== DATA SHOWN

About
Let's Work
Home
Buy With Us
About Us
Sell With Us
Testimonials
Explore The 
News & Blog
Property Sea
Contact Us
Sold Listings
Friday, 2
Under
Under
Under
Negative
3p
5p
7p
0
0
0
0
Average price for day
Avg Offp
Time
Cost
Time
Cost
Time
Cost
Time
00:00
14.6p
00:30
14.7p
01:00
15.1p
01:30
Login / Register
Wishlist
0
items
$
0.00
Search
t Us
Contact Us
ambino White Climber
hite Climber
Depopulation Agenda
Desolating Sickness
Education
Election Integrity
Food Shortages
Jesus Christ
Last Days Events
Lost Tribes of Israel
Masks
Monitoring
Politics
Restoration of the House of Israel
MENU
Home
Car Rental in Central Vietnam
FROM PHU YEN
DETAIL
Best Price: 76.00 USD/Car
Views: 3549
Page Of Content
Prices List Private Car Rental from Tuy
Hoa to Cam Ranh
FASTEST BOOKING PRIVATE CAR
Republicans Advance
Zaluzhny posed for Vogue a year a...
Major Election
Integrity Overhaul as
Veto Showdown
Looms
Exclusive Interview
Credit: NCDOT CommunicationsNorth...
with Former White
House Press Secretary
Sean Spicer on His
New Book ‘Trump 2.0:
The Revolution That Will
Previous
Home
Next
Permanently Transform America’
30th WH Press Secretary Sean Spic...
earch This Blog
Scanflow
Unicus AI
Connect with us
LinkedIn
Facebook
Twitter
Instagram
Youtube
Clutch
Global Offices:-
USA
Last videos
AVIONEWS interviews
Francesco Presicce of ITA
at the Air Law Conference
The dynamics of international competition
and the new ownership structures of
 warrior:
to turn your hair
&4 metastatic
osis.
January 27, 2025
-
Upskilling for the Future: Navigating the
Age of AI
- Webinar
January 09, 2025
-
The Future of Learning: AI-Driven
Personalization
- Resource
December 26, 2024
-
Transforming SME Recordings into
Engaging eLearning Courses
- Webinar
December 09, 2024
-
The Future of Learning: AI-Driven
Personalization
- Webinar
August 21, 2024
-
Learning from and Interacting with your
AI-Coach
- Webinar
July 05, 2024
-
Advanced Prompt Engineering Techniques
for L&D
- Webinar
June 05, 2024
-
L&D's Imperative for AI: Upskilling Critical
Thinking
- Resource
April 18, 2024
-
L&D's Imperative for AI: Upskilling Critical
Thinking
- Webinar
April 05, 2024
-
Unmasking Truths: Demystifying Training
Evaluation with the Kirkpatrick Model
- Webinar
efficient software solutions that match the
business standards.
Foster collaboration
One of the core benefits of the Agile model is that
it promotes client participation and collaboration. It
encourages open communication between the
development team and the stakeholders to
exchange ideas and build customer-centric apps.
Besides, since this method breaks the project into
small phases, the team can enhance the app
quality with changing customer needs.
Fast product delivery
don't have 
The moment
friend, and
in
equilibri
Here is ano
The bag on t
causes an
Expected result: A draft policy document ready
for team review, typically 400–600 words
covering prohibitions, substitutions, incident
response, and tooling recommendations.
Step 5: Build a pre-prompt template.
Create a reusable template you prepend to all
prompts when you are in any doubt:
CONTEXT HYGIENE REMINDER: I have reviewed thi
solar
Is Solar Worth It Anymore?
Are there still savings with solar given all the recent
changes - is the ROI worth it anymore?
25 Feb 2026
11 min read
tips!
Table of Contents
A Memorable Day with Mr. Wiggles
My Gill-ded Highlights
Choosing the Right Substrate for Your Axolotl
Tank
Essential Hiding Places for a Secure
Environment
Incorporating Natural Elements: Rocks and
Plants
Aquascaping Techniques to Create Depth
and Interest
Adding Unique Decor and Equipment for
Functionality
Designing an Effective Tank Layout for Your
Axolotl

====

Reproduce the whole listing, exactly.

WRITTEN SOLUTION:
About
Let's Work
Home
Buy With Us
About Us
Sell With Us
Testimonials
Explore The 
News & Blog
Property Sea
Contact Us
Sold Listings
Friday, 2
Under
Under
Under
Negative
3p
5p
7p
0
0
0
0
Average price for day
Avg Offp
Time
Cost
Time
Cost
Time
Cost
Time
00:00
14.6p
00:30
14.7p
01:00
15.1p
01:30
Login / Register
Wishlist
0
items
$
0.00
Search
t Us
Contact Us
ambino White Climber
hite Climber
Depopulation Agenda
Desolating Sickness
Education
Election Integrity
Food Shortages
Jesus Christ
Last Days Events
Lost Tribes of Israel
Masks
Monitoring
Politics
Restoration of the House of Israel
MENU
Home
Car Rental in Central Vietnam
FROM PHU YEN
DETAIL
Best Price: 76.00 USD/Car
Views: 3549
Page Of Content
Prices List Private Car Rental from Tuy
Hoa to Cam Ranh
FASTEST BOOKING PRIVATE CAR
Republicans Advance
Zaluzhny posed for Vogue a year a...
Major Election
Integrity Overhaul as
Veto Showdown
Looms
Exclusive Interview
Credit: NCDOT CommunicationsNorth...
with Former White
House Press Secretary
Sean Spicer on His
New Book ‘Trump 2.0:
The Revolution That Will
Previous
Home
Next
Permanently Transform America’
30th WH Press Secretary Sean Spic...
earch This Blog
Scanflow
Unicus AI
Connect with us
LinkedIn
Facebook
Twitter
Instagram
Youtube
Clutch
Global Offices:-
USA
Last videos
AVIONEWS interviews
Francesco Presicce of ITA
at the Air Law Conference
The dynamics of international competition
and the new ownership structures of
 warrior:
to turn your hair
&4 metastatic
osis.
January 27, 2025
-
Upskilling for the Future: Navigating the
Age of AI
- Webinar
January 09, 2025
-
The Future of Learning: AI-Driven
Personalization
- Resource
December 26, 2024
-
Transforming SME Recordings into
Engaging eLearning Courses
- Webinar
December 09, 2024
-
The Future of Learning: AI-Driven
Personalization
- Webinar
August 21, 2024
-
Learning from and Interacting with your
AI-Coach
- Webinar
July 05, 2024
-
Advanced Prompt Engineering Techniques
for L&D
- Webinar
June 05, 2024
-
L&D's Imperative for AI: Upskilling Critical
Thinking
- Resource
April 18, 2024
-
L&D's Imperative for AI: Upskilling Critical
Thinking
- Webinar
April 05, 2024
-
Unmasking Truths: Demystifying Training
Evaluation with the Kirkpatrick Model
- Webinar
efficient software solutions that match the
business standards.
Foster collaboration
One of the core benefits of the Agile model is that
it promotes client participation and collaboration. It
encourages open communication between the
development team and the stakeholders to
exchange ideas and build customer-centric apps.
Besides, since this method breaks the project into
small phases, the team can enhance the app
quality with changing customer needs.
Fast product delivery
don't have 
The moment
friend, and
in
equilibri
Here is ano
The bag on t
causes an
Expected result: A draft policy document ready
for team review, typically 400–600 words
covering prohibitions, substitutions, incident
response, and tooling recommendations.
Step 5: Build a pre-prompt template.
Create a reusable template you prepend to all
prompts when you are in any doubt:
CONTEXT HYGIENE REMINDER: I have reviewed thi
solar
Is Solar Worth It Anymore?
Are there still savings with solar given all the recent
changes - is the ROI worth it anymore?
25 Feb 2026
11 min read
tips!
Table of Contents
A Memorable Day with Mr. Wiggles
My Gill-ded Highlights
Choosing the Right Substrate for Your Axolotl
Tank
Essential Hiding Places for a Secure
Environment
Incorporating Natural Elements: Rocks and
Plants
Aquascaping Techniques to Create Depth
and Interest
Adding Unique Decor and Equipment for
Functionality
Designing an Effective Tank Layout for Your
Axolotl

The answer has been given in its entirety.